● **Task objective**: Only certain lines below are wanted: those starting at the line containing "hfov_deg: 6.0" and ending at the line containing "exposure_s: 1/400", both included, each retyped exactly.
---------- Data section ----------
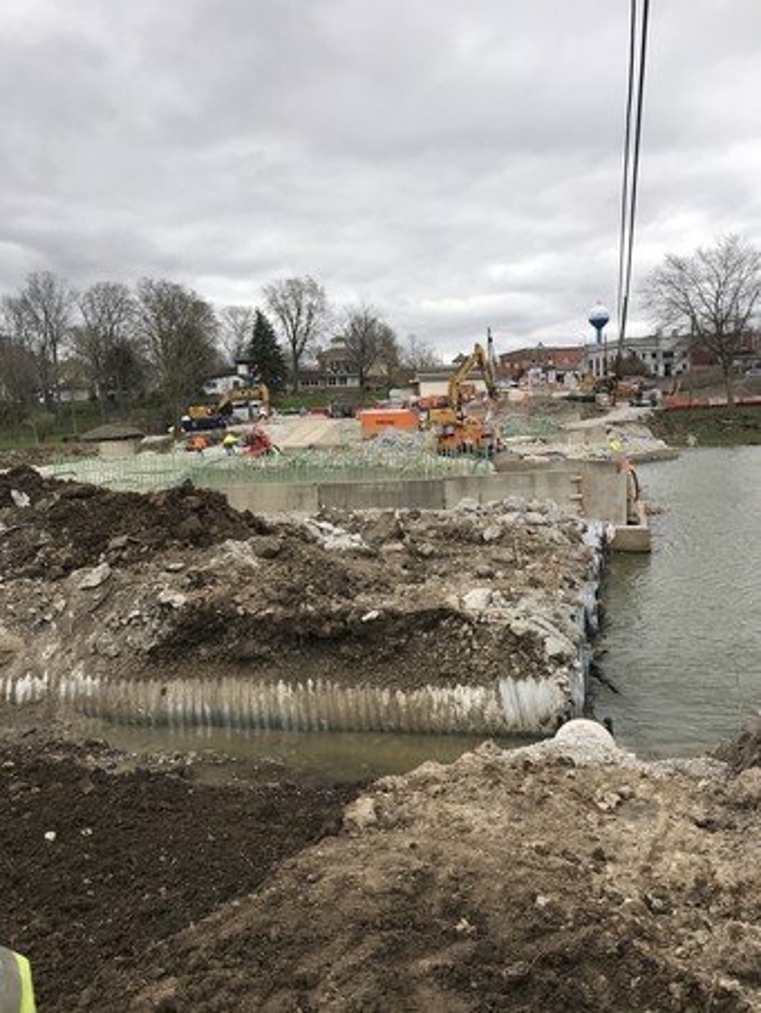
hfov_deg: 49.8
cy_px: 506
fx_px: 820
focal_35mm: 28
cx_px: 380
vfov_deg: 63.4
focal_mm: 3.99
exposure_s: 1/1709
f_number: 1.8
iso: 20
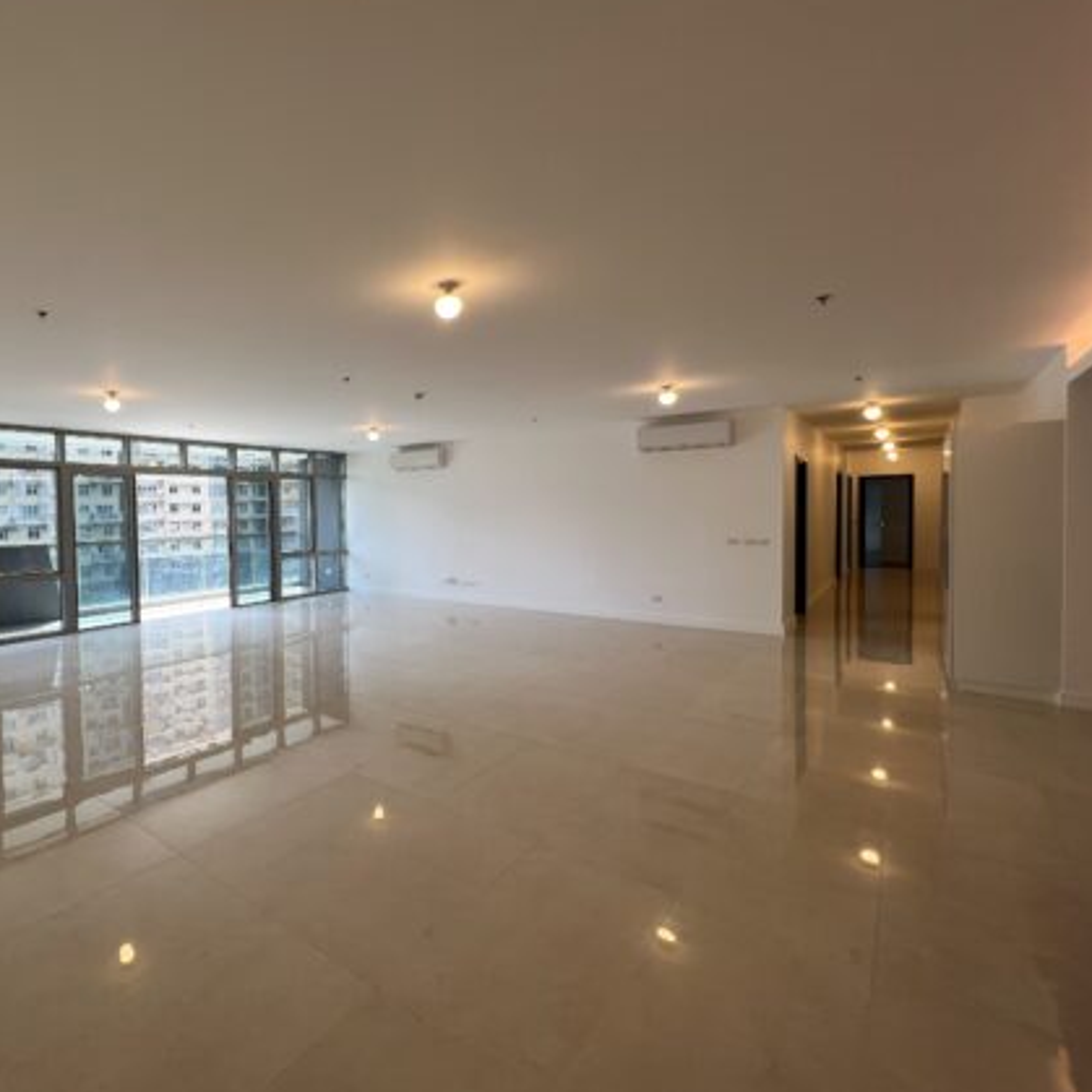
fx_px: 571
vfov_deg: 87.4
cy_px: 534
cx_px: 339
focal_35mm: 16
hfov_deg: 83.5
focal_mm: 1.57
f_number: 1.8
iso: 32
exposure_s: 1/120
----------
---------- Data section ----------
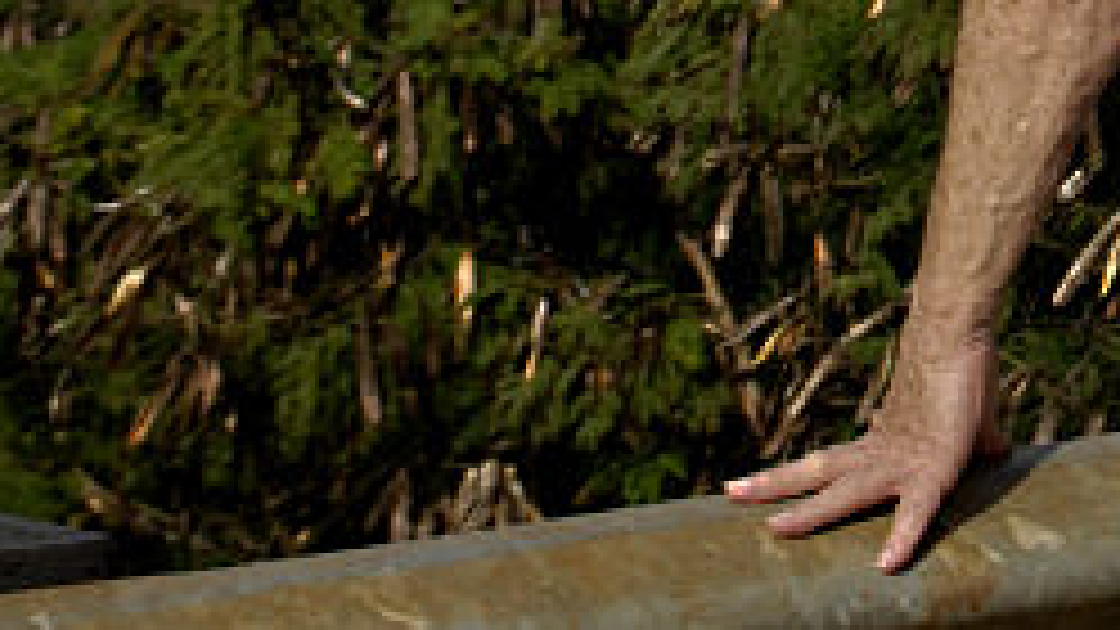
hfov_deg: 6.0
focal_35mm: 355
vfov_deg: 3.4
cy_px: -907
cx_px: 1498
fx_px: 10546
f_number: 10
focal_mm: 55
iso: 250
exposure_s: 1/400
----------
● **Output of the task**:
hfov_deg: 6.0
focal_35mm: 355
vfov_deg: 3.4
cy_px: -907
cx_px: 1498
fx_px: 10546
f_number: 10
focal_mm: 55
iso: 250
exposure_s: 1/400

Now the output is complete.